Tuesday, January 29, 2008
William Strunk Jr. "felt it was worse to be irresolute than to be wrong." While it is important to be bold and firm in one's beliefs, it is far more important to be correct. Resolution just magnifies the error. In general people are greatly influenced by rhetoric but should be more concerned with what is said rather than how it is said. I do not hold this view because I cannot express myself very well in writing or speech, but because I truely believe to be right is better than to be able to sway people with fancy rhetoric and be wrong.
Thursday, January 24, 2008
In an article from last year (http://www.nytimes.com/2007/03/23/technology/23oracle.html?_r=1&oref=slogin) software company Oracle claimed that its main competitor SAP had stolen copyrighted software and confidential information by hacking into their computer systems. Breaking into computers that you have no right accessing, or hacking, is a very serious crime. As millions of dollars worth of information or even currency may be stolen, it should be treated no less severely than any grand theft. Since the invention of computers and networks hacking has always been a problem. Everything from advancements in computer security to punishments carried out by law should be done to prevent hacking in the future.
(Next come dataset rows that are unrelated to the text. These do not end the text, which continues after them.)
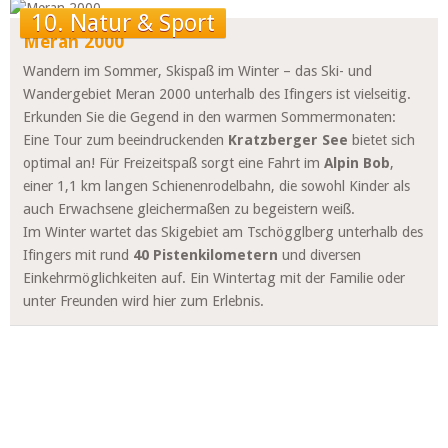
10. Natur & Sport
Meran 2000
Wandern im Sommer, Skispaß im Winter – das Ski- und
Wandergebiet Meran 2000 unterhalb des Ifingers ist vielseitig.
Erkunden Sie die Gegend in den warmen Sommermonaten:
Eine Tour zum beeindruckenden
Kratzberger See
bietet sich
optimal an! Für Freizeitspaß sorgt eine Fahrt im
Alpin Bob
,
einer 1,1 km langen Schienenrodelbahn, die sowohl Kinder als
auch Erwachsene gleichermaßen zu begeistern weiß.
Im Winter wartet das Skigebiet am Tschögglberg unterhalb des
Ifingers mit rund
40 Pistenkilometern
und diversen
Einkehrmöglichkeiten auf. Ein Wintertag mit der Familie oder
unter Freunden wird hier zum Erlebnis.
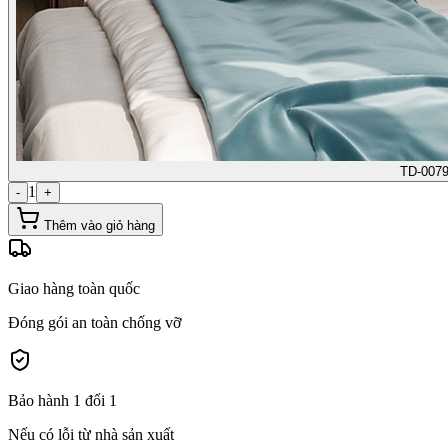
TD-0079
1
-
+
Thêm vào giỏ hàng
Giao hàng toàn quốc
Đóng gói an toàn chống vỡ
Bảo hành 1 đổi 1
Nếu có lỗi từ nhà sản xuất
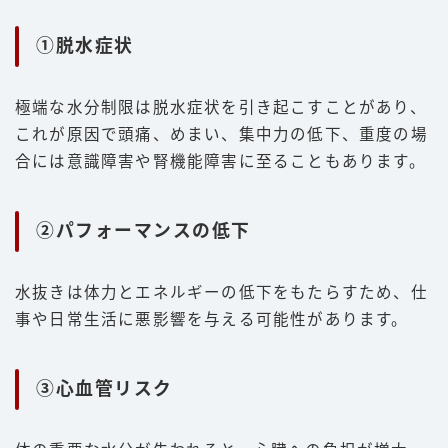
①脱水症状
極端な水分制限は脱水症状を引き起こすことがあり、
これが原因で頭痛、めまい、集中力の低下、重度の場
合には意識障害や腎機能障害に至ることもあります。
②パフォーマンスの低下
水抜きは体力とエネルギーの低下をもたらすため、仕
事や日常生活に悪影響を与える可能性があります。
③心血管リスク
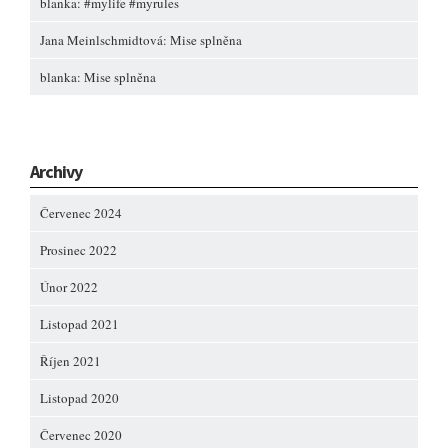
blanka
:
#mylife #myrules
Jana Meinlschmidtová
:
Mise splněna
blanka
:
Mise splněna
Archivy
Červenec 2024
Prosinec 2022
Únor 2022
Listopad 2021
Říjen 2021
Listopad 2020
Červenec 2020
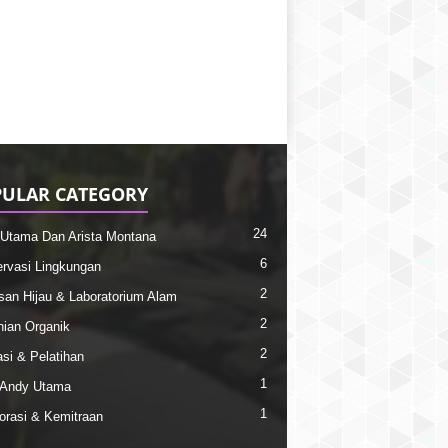
ULAR CATEGORY
24
Utama Dan Arista Montana
6
rvasi Lingkungan
2
an Hijau & Laboratorium Alam
2
nian Organik
2
si & Pelatihan
1
l Andy Utama
1
orasi & Kemitraan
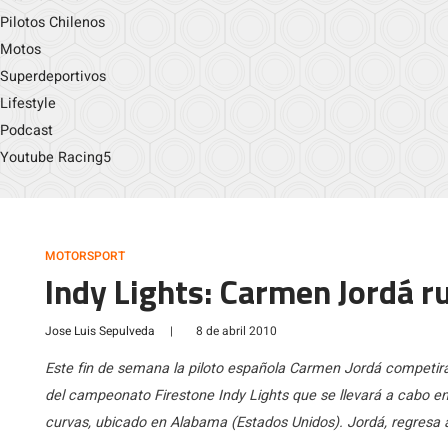
Pilotos Chilenos
Motos
Superdeportivos
Lifestyle
Podcast
Youtube Racing5
MOTORSPORT
Indy Lights: Carmen Jordá 
Jose Luis Sepulveda
|
8 de abril 2010
Este fin de semana la piloto española Carmen Jordá competirá
del campeonato Firestone Indy Lights que se llevará a cabo en 
curvas, ubicado en Alabama (Estados Unidos). Jordá, regresa a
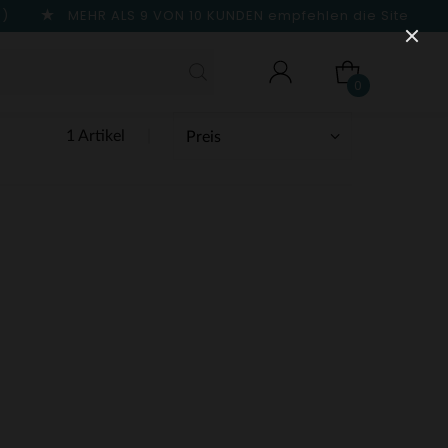
n)
MEHR ALS 9 VON 10 KUNDEN
empfehlen die Site
0
1 Artikel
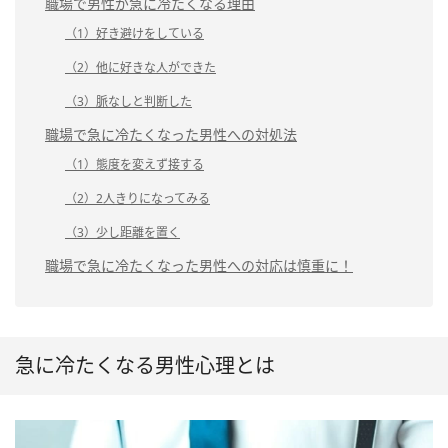
職場で男性が急に冷たくなる理由
（1）好き避けをしている
（2）他に好きな人ができた
（3）脈なしと判断した
職場で急に冷たくなった男性への対処法
（1）態度を変えず接する
（2）2人きりになってみる
（3）少し距離を置く
職場で急に冷たくなった男性への対応は慎重に！
急に冷たくなる男性心理とは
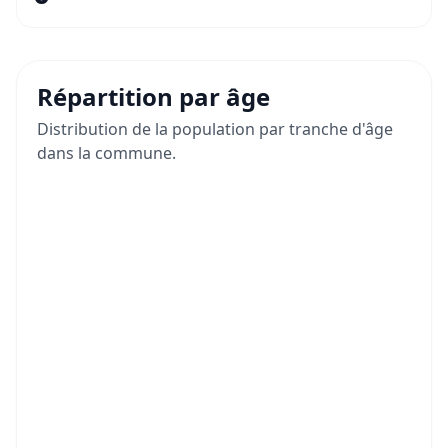
Répartition par âge
Distribution de la population par tranche d'âge
dans la commune.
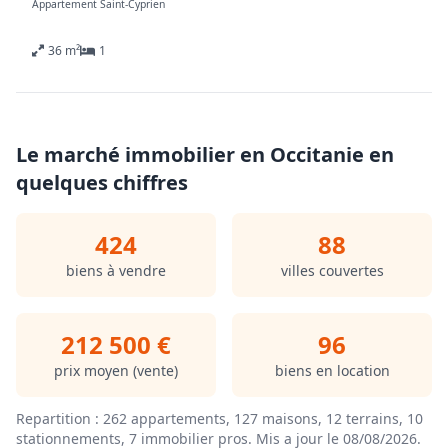
Appartement Saint-Cyprien
11.63m2
Deux places de parking et belle terrasse, situé au sein
36 m²
1
d'une résidence récente dans quartier calme.
Renseignement : SOCAGEST KENNEDY : 04.68.67.40.33
Disponible à partir du 10 août
Le marché immobilier en Occitanie en
Les informations sur les risques auxquels ce bien est
quelques chiffres
exposé sont disponibles sur le site GEORISQUES
:www.georisques.gouv.fr
424
88
biens à vendre
villes couvertes
Honoraires de 323,91 € TTC à la charge du locataire
comprenant 107,97 € TTC pour l'état des lieux. Loyer de
base 455.00 €/mois. Provision sur charges 70 €/mois,
212 500 €
96
régularisation annuelle. Dépôt de garantie 455 €. Classe
énergie A, Classe climat A Montant estimé des dépenses
prix moyen (vente)
biens en location
annuelles d'énergie pour un usage standard : entre
232.00 € et 314.00 € sur les années 2021, 2022 et 2023
Repartition : 262 appartements, 127 maisons, 12 terrains, 10
(abonnements compris). Les informations sur les
stationnements, 7 immobilier pros.
Mis a jour le 08/08/2026
.
risques auxquels ce bien est exposé sont disponibles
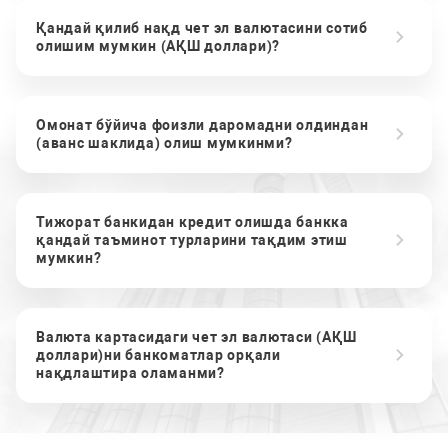
Қандай қилиб нақд чет эл валютасини сотиб
олишим мумкин (АҚШ доллари)?
Омонат бўйича фоизли даромадни олдиндан
(аванс шаклида) олиш мумкинми?
Тижорат банкидан кредит олишда банкка
қандай таъминот турларини тақдим этиш
мумкин?
Валюта картасидаги чет эл валютаси (АҚШ
доллари)ни банкоматлар орқали
нақдлаштира оламанми?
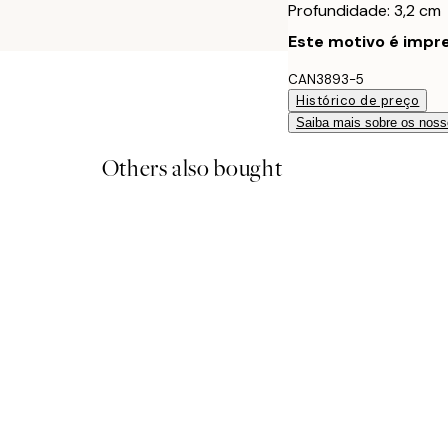
Profundidade: 3,2 cm
Este motivo é impre
CAN3893-5
Histórico de preço
Saiba mais sobre os noss
Others also bought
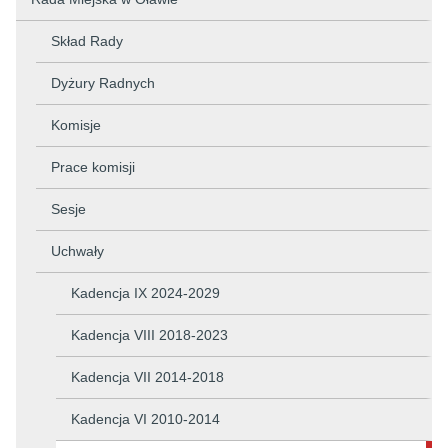
Skład Rady
Dyżury Radnych
Komisje
Prace komisji
Sesje
Uchwały
Kadencja IX 2024-2029
Kadencja VIII 2018-2023
Kadencja VII 2014-2018
Kadencja VI 2010-2014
Thursday, January 17, 2008
Advances in technology that allow faster and more convenient transfer of information is, for the most part, a good thing. Of course, as with any invention, those whose intentions are evil will find ways to abuse those technological tools. However, I disagree with many of the things that Neil Postman spoke about in Denver, Colorado on March 27, 1998 regarding the negativity of the advancement of technology. While it is true that there are those who misuse it, that does not mean that the technology is a bad thing in and of itself, but rather it makes apparent a problem that has always existed in the world. In general, the advantages of progress in knowledge and technology far outweight any minor disadvantages that may occur and mankind should always seek to learn and do more.